--- Extracted data entries ---
▬▬▬

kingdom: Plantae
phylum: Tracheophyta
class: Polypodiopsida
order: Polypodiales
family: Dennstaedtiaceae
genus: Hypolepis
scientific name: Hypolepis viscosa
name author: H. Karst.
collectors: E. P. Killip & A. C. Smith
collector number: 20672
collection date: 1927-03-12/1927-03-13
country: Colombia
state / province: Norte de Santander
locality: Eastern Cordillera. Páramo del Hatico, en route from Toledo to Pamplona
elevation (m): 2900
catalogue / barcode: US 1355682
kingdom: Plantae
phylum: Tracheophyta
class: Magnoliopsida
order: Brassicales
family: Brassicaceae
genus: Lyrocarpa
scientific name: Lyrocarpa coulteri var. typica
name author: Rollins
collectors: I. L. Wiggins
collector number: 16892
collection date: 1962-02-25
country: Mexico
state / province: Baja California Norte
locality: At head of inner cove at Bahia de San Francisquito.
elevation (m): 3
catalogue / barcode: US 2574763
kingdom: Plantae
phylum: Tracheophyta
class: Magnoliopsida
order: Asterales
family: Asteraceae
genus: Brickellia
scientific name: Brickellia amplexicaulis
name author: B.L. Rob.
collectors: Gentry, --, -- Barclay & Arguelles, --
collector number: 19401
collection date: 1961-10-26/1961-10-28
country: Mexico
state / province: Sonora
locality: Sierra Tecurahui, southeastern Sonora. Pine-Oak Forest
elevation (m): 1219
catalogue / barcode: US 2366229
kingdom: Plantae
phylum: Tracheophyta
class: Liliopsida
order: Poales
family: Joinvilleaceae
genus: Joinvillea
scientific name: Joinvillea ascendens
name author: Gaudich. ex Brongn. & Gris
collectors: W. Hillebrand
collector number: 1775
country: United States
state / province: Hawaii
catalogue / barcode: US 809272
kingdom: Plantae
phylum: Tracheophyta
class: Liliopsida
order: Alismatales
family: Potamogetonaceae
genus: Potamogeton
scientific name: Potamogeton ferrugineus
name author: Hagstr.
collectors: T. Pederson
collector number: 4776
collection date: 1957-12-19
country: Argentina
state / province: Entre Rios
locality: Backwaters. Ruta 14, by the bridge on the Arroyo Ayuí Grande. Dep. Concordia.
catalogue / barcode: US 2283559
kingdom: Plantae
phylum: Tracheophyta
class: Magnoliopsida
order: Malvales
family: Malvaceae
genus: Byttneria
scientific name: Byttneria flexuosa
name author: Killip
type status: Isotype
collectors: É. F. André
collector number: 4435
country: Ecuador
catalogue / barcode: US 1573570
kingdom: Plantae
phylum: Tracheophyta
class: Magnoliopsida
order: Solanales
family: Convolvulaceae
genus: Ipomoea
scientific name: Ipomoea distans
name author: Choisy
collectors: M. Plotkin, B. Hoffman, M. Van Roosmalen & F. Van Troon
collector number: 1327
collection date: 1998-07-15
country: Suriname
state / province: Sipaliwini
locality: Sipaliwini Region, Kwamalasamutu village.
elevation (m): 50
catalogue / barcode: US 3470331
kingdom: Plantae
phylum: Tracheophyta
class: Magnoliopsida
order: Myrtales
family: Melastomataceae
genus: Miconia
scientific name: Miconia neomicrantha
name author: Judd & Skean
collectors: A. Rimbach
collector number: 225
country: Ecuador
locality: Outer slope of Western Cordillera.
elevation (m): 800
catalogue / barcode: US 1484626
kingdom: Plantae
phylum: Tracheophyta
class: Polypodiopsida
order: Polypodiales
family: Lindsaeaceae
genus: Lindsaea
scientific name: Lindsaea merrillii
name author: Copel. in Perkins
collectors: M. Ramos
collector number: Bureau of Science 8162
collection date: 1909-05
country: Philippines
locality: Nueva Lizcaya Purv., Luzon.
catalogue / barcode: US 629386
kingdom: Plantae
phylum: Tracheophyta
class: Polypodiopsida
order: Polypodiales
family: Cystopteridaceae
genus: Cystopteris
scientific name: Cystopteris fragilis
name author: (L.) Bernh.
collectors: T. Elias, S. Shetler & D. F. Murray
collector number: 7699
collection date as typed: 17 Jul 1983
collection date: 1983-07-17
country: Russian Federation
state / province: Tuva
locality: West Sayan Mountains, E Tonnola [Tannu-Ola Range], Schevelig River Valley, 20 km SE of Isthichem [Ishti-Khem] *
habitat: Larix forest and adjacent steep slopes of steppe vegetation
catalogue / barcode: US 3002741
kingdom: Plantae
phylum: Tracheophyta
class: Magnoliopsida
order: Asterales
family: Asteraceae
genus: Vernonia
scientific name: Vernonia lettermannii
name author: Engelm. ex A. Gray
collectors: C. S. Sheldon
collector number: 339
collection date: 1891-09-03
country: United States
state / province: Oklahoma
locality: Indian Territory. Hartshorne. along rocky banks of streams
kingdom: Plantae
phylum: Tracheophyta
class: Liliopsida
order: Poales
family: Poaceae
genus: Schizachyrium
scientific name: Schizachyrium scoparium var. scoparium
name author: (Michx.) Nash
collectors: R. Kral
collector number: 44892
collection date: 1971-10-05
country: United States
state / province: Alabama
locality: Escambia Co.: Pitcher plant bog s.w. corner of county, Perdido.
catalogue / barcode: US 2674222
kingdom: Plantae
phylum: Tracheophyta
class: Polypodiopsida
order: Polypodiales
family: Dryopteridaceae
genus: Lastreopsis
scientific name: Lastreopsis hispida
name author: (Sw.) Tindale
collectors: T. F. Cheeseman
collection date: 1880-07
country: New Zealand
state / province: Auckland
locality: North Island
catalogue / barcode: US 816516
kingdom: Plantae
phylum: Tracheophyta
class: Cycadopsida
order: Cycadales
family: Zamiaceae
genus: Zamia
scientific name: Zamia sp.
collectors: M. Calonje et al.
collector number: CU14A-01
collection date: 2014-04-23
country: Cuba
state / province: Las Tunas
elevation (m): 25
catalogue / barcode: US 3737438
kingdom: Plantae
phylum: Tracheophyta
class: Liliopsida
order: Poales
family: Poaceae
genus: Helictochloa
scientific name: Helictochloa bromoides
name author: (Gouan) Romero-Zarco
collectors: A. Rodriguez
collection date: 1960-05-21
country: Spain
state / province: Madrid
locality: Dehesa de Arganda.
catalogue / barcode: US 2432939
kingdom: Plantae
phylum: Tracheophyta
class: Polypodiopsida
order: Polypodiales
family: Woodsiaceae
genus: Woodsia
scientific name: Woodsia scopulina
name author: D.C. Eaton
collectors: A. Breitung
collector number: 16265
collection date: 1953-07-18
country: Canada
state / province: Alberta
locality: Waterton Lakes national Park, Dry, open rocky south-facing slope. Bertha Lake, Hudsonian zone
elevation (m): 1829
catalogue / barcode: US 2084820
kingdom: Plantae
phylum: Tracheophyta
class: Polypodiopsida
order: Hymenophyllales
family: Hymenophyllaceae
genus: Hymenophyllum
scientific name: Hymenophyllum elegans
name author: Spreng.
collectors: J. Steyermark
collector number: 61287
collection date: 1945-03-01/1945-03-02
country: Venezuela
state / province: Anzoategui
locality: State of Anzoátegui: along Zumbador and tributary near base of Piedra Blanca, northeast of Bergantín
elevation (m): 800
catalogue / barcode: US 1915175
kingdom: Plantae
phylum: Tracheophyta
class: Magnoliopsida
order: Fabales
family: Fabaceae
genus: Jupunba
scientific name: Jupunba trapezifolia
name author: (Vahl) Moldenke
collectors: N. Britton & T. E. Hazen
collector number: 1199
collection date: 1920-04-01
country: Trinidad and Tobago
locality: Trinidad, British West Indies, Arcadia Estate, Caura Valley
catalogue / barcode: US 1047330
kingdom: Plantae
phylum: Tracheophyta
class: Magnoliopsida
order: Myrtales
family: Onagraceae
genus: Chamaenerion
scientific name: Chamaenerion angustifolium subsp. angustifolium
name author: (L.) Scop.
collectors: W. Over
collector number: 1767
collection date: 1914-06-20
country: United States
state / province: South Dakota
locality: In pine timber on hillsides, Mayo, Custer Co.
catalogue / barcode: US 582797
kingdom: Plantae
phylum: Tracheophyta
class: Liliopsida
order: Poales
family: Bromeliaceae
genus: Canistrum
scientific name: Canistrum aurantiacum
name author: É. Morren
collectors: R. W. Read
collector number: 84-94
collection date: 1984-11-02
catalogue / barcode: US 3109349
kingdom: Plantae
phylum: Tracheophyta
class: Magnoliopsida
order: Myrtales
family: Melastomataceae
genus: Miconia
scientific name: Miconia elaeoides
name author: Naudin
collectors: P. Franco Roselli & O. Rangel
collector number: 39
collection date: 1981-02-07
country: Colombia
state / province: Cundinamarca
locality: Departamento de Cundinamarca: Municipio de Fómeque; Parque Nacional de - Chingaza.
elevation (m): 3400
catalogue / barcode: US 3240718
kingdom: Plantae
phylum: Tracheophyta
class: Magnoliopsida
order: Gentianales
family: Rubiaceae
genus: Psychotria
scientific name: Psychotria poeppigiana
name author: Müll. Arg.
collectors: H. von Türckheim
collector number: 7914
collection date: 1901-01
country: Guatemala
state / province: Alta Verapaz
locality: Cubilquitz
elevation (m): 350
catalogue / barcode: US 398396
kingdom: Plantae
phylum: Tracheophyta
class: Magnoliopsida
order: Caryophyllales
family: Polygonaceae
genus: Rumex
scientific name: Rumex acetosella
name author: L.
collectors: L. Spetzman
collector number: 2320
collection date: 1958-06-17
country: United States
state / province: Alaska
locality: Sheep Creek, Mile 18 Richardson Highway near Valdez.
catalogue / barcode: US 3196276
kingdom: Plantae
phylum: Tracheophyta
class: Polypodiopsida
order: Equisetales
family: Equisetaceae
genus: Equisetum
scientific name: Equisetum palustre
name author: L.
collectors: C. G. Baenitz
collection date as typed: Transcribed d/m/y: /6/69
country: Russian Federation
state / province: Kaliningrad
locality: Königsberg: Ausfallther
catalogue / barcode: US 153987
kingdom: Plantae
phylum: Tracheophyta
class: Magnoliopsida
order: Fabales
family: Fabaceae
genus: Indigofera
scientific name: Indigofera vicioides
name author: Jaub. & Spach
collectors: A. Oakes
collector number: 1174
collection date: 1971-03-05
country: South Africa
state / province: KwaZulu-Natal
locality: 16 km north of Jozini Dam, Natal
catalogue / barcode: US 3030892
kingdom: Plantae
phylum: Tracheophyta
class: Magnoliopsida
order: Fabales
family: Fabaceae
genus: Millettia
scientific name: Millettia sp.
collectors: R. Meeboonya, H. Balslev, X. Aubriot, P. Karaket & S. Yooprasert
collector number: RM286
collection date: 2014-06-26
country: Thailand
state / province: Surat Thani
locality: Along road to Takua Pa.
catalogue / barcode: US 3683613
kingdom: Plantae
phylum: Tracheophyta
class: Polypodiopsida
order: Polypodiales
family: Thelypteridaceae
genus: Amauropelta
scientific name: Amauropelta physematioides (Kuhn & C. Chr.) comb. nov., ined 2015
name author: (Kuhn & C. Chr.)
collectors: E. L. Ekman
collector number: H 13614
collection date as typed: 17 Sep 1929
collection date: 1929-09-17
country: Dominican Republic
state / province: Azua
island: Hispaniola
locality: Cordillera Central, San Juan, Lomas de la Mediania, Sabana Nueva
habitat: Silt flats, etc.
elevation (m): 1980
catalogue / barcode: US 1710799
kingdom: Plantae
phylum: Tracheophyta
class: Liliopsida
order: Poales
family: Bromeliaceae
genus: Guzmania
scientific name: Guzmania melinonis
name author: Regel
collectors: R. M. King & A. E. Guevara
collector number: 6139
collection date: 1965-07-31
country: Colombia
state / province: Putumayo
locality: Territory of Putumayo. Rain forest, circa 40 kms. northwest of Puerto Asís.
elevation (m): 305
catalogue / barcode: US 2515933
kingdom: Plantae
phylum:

▬▬▬

Return, word for word, the lines from the start of the data through the line containing "collection date: 1927-03-12/1927-03-13", inclusive.

--- TASK OUTPUT ---
kingdom: Plantae
phylum: Tracheophyta
class: Polypodiopsida
order: Polypodiales
family: Dennstaedtiaceae
genus: Hypolepis
scientific name: Hypolepis viscosa
name author: H. Karst.
collectors: E. P. Killip & A. C. Smith
collector number: 20672
collection date: 1927-03-12/1927-03-13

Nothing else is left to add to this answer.